*How to complete this task:*
Count the lines in the entries below that contain the string "Esclarecimentos", matching case exactly, and give only that number.

Saved data entries:

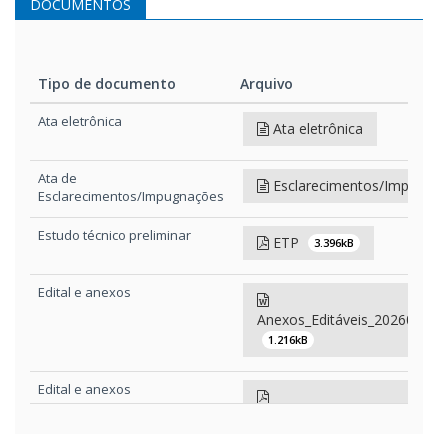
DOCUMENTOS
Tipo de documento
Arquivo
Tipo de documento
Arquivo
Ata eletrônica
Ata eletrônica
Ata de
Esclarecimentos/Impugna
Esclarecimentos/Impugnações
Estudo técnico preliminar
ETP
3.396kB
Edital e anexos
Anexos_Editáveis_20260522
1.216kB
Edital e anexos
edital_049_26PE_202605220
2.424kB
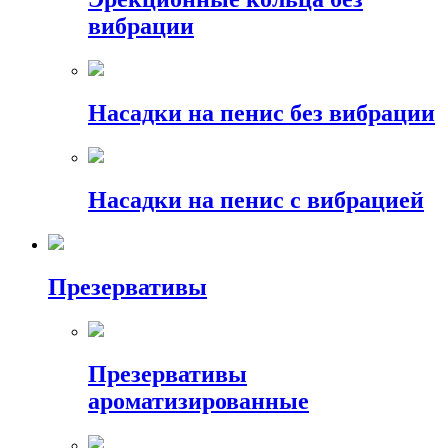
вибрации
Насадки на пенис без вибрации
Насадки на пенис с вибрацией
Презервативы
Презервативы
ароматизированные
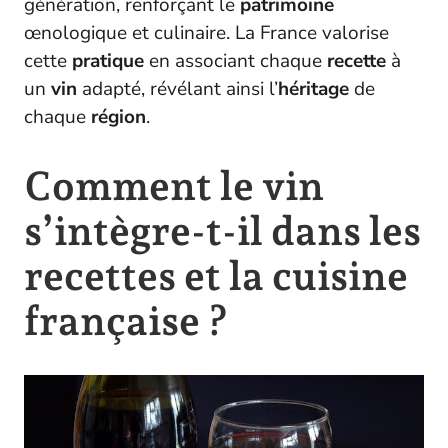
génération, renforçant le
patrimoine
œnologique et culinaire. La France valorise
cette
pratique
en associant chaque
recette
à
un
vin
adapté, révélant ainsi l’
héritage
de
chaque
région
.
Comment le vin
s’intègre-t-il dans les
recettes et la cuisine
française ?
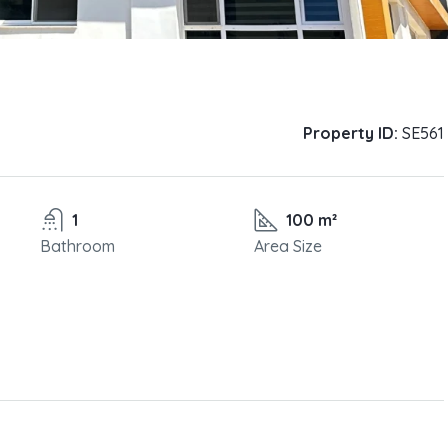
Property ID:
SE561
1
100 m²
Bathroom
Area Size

--

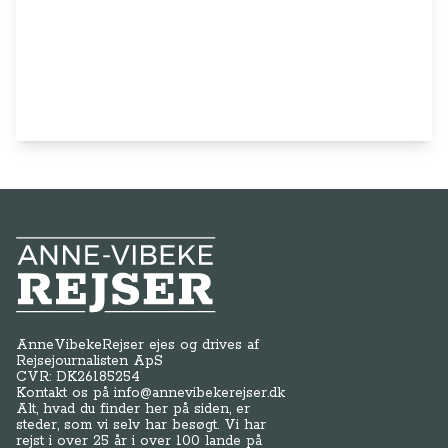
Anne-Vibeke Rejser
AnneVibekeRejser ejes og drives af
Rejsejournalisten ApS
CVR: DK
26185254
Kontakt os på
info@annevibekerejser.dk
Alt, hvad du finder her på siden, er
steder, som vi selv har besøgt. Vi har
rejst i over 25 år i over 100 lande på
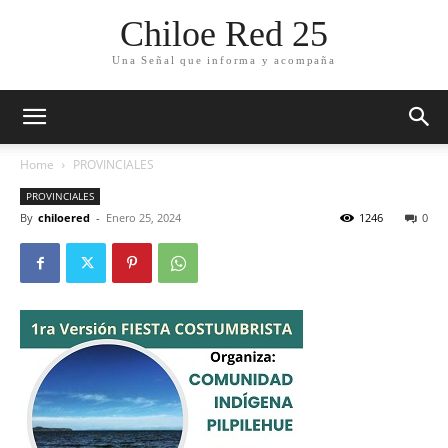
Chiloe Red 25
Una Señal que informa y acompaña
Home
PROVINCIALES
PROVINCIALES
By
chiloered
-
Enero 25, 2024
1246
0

--

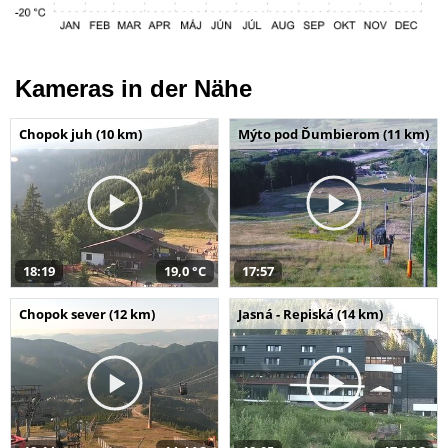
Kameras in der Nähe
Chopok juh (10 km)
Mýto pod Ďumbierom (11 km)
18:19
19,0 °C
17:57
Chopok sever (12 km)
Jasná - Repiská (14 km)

*Problem solution:*
2